Shoukhrat Mitalipov, director of the Center for Embryonic Cell and Gene Therapy at Oregon Health and Science University, said some scientists "don't think [MRT] is [gene] modification. It's not something that's synthetic. It's just taking a donor genome from somebody and replacing it with one that already exists. It's natural."

Where the debate stands in Congress

For now, Congress appears to be  on track to renew the ban, though some Democratic lawmakers have said they believe it is time for Congress to debate the ethical and scientific issues related to gene-edited babies and three-parent IVF, STAT News reports.

Rep.

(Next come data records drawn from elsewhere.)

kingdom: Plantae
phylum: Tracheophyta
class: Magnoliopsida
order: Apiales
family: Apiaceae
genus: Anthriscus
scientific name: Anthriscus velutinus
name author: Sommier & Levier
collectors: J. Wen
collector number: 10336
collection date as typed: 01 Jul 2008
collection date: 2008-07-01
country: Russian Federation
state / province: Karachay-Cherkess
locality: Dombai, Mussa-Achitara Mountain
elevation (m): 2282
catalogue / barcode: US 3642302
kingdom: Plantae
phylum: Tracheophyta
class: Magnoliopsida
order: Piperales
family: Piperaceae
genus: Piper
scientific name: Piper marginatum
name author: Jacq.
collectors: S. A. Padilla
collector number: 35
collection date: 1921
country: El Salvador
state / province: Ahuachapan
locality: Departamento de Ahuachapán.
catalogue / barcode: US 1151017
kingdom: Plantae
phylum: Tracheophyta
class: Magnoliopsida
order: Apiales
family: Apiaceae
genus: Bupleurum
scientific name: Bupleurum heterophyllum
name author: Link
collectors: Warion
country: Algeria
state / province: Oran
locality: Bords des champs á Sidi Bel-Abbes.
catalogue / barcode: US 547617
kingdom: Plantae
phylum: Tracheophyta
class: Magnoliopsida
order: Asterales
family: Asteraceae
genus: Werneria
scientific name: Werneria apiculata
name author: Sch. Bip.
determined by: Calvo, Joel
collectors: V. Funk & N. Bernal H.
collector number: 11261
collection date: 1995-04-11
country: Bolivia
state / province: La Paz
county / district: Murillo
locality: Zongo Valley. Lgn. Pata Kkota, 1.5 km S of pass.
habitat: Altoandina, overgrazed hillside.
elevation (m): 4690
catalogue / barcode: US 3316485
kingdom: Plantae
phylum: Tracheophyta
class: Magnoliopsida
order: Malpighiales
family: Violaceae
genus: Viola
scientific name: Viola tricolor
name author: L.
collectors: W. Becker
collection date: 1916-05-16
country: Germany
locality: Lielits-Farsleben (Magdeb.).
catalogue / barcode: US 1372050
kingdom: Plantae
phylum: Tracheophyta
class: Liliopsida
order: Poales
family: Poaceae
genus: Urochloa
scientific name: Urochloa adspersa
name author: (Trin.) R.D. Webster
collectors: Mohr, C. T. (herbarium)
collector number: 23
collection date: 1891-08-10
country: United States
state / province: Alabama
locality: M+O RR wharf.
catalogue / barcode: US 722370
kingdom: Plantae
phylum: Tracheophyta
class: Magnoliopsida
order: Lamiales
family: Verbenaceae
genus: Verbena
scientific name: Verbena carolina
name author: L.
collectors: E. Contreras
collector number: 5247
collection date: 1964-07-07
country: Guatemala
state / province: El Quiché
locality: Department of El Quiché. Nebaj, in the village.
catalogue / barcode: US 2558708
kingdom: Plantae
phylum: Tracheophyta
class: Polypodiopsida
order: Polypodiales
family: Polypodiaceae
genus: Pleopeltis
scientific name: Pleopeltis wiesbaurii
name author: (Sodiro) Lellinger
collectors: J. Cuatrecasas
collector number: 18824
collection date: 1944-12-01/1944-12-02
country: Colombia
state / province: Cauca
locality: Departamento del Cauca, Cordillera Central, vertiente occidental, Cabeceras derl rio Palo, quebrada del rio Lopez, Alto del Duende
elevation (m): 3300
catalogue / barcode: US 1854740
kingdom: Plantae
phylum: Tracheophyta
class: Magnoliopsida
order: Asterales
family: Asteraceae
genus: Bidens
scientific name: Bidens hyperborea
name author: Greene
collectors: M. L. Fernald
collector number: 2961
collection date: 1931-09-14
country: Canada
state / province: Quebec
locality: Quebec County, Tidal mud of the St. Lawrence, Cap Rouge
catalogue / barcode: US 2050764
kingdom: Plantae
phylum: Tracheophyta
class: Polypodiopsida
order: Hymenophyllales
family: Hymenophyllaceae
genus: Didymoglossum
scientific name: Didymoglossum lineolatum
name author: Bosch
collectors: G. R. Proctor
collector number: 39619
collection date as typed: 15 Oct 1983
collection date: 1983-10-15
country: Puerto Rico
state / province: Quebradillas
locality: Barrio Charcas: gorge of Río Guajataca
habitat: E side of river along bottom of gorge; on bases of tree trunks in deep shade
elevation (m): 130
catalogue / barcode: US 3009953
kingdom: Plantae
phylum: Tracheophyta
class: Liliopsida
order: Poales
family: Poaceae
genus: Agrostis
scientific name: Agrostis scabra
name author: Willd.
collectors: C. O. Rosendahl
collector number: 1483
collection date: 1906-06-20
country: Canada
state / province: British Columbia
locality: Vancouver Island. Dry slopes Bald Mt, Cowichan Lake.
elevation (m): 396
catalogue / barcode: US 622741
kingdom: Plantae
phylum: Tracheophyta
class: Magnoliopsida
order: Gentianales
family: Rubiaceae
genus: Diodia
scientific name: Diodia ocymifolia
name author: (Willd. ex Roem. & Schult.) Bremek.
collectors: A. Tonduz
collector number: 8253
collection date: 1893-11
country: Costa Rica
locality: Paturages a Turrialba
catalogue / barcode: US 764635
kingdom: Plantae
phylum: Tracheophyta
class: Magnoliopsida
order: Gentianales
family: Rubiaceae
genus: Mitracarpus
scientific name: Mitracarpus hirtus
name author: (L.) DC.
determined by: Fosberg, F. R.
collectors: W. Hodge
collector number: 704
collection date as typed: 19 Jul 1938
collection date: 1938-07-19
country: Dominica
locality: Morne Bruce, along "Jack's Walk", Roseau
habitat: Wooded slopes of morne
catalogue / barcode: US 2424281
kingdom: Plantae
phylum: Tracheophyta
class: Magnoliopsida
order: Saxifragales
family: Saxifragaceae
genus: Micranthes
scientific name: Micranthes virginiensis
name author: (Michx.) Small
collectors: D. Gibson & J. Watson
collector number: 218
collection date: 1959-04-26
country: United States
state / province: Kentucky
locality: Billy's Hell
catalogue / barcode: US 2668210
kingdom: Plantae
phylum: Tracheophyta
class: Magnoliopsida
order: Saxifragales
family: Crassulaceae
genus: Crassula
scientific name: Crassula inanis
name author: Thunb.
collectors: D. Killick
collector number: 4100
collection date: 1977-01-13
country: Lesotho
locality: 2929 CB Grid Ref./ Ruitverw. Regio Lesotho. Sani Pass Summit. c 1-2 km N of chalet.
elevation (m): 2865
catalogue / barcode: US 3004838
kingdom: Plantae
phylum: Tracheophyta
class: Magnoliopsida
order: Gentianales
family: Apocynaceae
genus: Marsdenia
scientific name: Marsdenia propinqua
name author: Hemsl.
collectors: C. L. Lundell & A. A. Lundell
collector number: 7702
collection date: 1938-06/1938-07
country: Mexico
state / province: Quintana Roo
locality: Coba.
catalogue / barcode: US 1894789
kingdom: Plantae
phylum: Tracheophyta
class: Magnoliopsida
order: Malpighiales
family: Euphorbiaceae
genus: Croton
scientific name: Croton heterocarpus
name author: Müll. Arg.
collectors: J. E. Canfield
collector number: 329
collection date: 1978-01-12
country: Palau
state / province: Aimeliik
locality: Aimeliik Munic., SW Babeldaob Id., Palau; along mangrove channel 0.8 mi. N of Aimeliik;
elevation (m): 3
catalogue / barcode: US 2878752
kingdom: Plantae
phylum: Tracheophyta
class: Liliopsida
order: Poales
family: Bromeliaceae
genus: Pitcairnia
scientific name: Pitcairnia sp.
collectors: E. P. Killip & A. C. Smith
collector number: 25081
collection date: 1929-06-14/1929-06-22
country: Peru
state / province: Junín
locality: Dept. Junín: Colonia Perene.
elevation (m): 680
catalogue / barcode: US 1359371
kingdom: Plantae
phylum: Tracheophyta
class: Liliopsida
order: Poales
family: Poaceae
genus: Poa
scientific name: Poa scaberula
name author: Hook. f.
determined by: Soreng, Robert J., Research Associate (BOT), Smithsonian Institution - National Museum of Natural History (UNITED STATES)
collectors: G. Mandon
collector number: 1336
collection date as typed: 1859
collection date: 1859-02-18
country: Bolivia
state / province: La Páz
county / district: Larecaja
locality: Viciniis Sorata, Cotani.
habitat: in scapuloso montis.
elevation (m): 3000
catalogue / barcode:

Robert Aderholt (R-Ala.) at a hearing on Tuesday said, "The ethics hadn't caught up with the science, and … the science has not caught up with the science." He said the United States should continue the ban because there are "too many unknowns, too many unintended consequences" surrounding gene-edited embryos.

House Appropriations Committee Chair Nita Lowey (D-N.Y.) said she "reluctantly supported" the ban because she believes editing embryos potentially could cure and prevent genetic diseases, though the practice would carry risks. Lowey said the amendment approved by the committee "amounted to a blanket denial for … FDA to review applications related to the modifications of an embryo without the merit of the individual case." She said, "We have a moral obligation to allow advances in science so that fewer parents have to watch a child die."

Rep. Debbie Wasserman Schultz (D-Fla.), who voted against the amendment, said the issue is personal to her because she carries a variant of the BRCA2 gene, which increases her risk of certain cancers. "If we ever have an opportunity when they have children or when they decide to have a family, to have research advanced to a point where you could have their genetic material, when combined with their partner, altered so that that mutation could be cut off in our family tree and that risk of death and massive health care implications could be eliminated, that's incredibly important," she said.

Wasserman Schultz added, "This is not '2001: A Space Odyssey' or '1984' or a mad scientist playing games with genetic material. There are real opportunities … to try to cut off the passing on of genetic mutations that can have dramatic life-altering implications."

Rep. Sanford Bishop (D-Ga.) said he would like Congress to debate whether to allow MRT, but "today is not that time, and this appropriations committee markup is not that place" (Owens, "Vitals," Axios, 6/5; Joseph, STAT News, 6/4; Ferguson, Roll Call, 6/5; Roza, Inside Health Policy, 6/4 [subscription required]; Owens, "Vitals," Axios, 4/17; Mullins, STAT News, 4/16).